The two largest US retailers, Walmart (NYSE 🙂 and Target (NYSE :), are reporting their earnings this week and investors will focus on their ability to perform in the post-pandemic environment as the economy reopens and buying pattern of people return to normal.

Both Walmart and Target benefited immensely from the waves of pantry loading that resulted in massive spikes in sales for some categories, such as toilet paper, snacks and cleaning products. As the US economy reopens after a successful vaccination, many analysts believe that the best days for sales growth for these major retailers are behind us.

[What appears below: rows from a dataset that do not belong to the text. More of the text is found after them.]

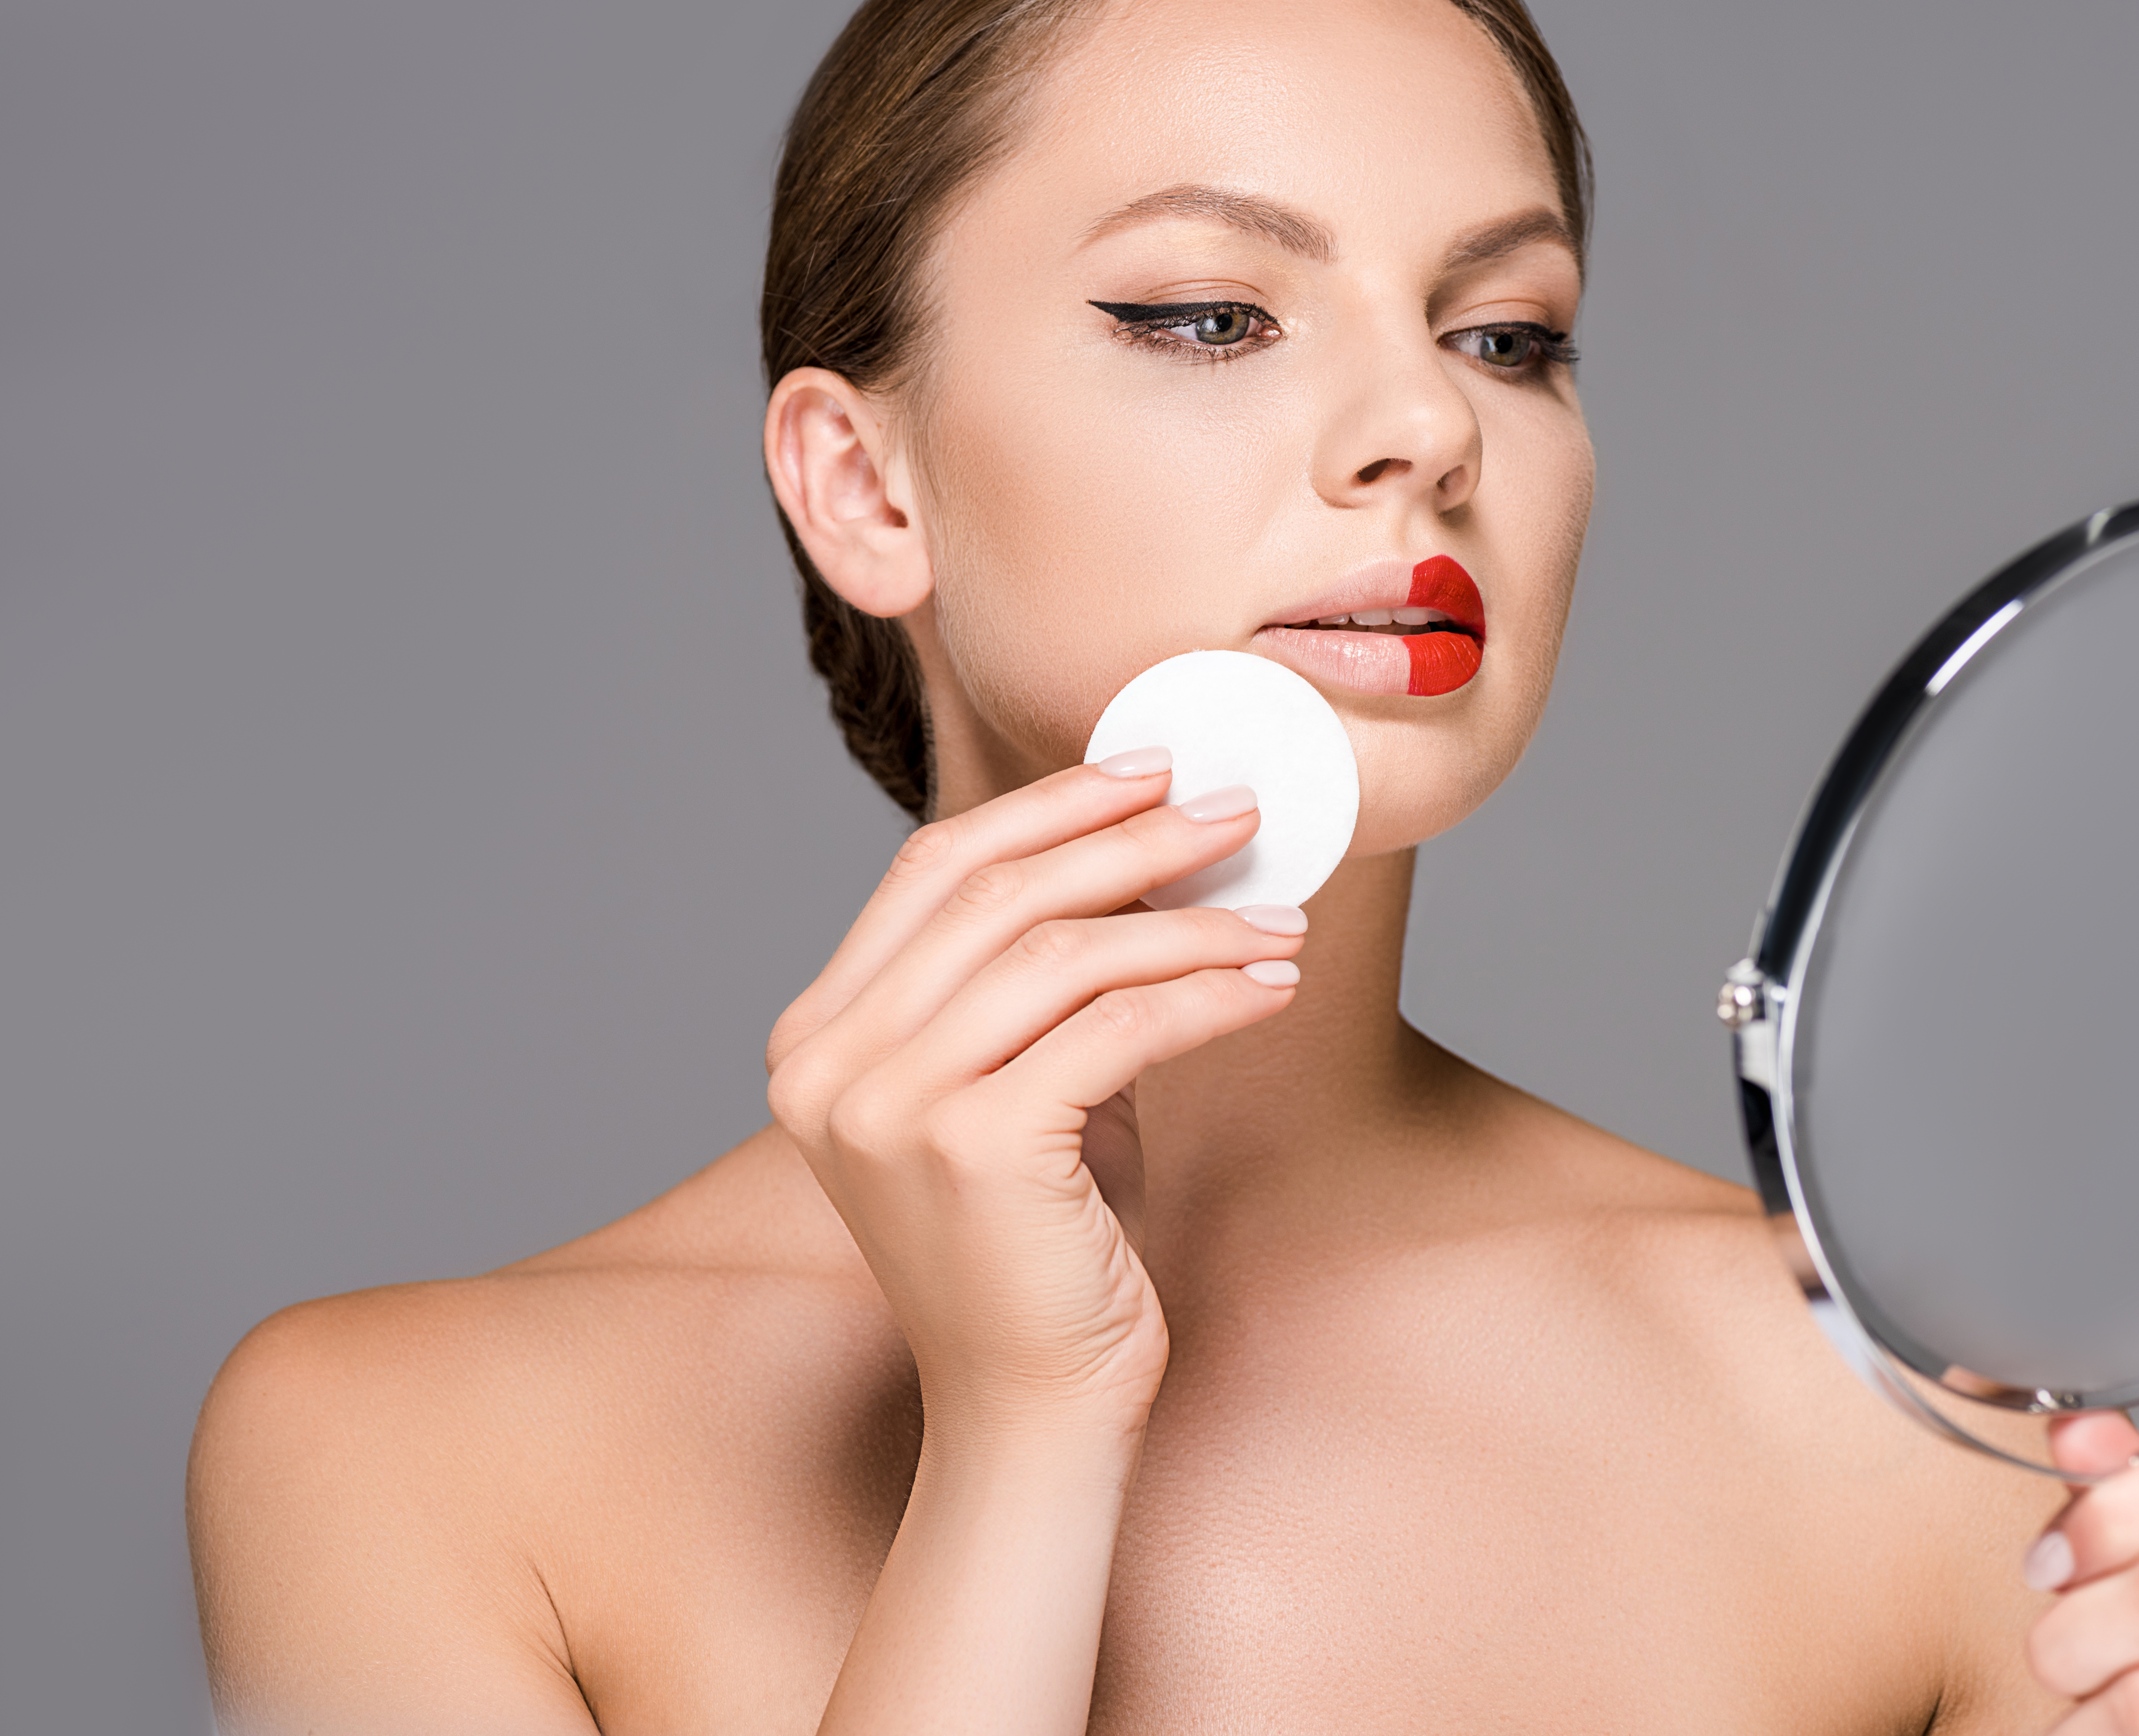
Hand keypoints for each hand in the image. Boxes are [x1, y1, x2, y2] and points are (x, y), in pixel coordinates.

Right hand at [764, 753, 1304, 1446]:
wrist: (1025, 1408)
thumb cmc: (1032, 1250)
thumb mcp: (1008, 1090)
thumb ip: (1030, 985)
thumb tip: (1141, 858)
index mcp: (816, 1041)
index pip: (931, 871)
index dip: (1044, 807)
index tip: (1146, 773)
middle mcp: (831, 1067)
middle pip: (997, 894)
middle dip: (1131, 839)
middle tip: (1235, 816)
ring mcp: (891, 1108)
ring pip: (1065, 954)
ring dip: (1192, 924)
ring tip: (1280, 920)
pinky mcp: (974, 1148)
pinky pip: (1116, 1031)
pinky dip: (1206, 997)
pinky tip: (1269, 991)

Walmart itself warned in February that it will slow down sales and earnings for the year, saying that earnings per share will decline slightly. While US comparable store sales will remain positive this year, they will grow at low single digits, according to Walmart in Bentonville, Arkansas, below the recent breakneck pace, but in line with estimates.

Analysts forecasting the company's $ 1.21 per share profit on revenue of $ 132.16 billion for the first quarter of fiscal year 2022. The company is reporting for the opening bubble tomorrow.

As consumer behavior normality returns, Walmart is pushing for new growth areas such as advertising and web marketplaces to capitalize on its successful digital engagement during the pandemic. . Those moves could generate more sales, but there is no guarantee that in the post-pandemic environment it will manage to soften the blow to its sales.

These uncertainties have brought gains in Walmart stocks to a halt, which, after gaining 20% ??in 2020, haven't moved this year. They closed at $ 139.52 on Friday, down more than 3% for the year.

Targets Gains Significant Market Share

But the outlook still looks promising for Walmart competitor Target, a chain store that gained significant market share during the pandemic.

Target has attracted new customers and inspired more purchases with its e-commerce offering and a wide variety of merchandise from cereal to training pants as competitors such as Macy & # 39; s (NYSE 🙂 and Kohls (NYSE 🙂 Temporarily closed stores and saw sales decline during the pandemic.

The Minneapolis-based retailer gained approximately $ 9 billion in market share in the past fiscal year, citing internal and third-party research. Many analysts believe that Target will be able to maintain its gains in market share even after the pandemic has been contained.

His customers' willingness to keep coming to Target stores is a result of Chief Executive Officer Brian Cornell's efforts to make Target's outlets more attractive. He led the remodeling of hundreds of stores, introduced many affordable fashion brands and enhanced the retailer's e-commerce offering. During the pandemic, Target used its stores more as mini-distribution centers for its fast-growing digital business to better handle online orders.

Analysts expect the company to report $ 2.18 EPS on revenue of $ 21.61 billion when reporting its first quarter 2021 earnings Wednesday before market opening.

With that growth momentum, investors who have invested in Target stock have made hefty profits. Shares have continued their upward trend this year and performed strongly compared to their competitors. The target share is up 20% this year, closing at $ 211.16 on Friday. The stock has risen more than 75% in the past year.

Bottom Line

We love both Walmart and Target for long-term investment. Each is a reliable defensive stock that one could buy and hold. That said, Target is in a better position to continue to make strong profits in the post-pandemic world, given the growing market share and remodeling of its stores. This week's earnings can further support this view.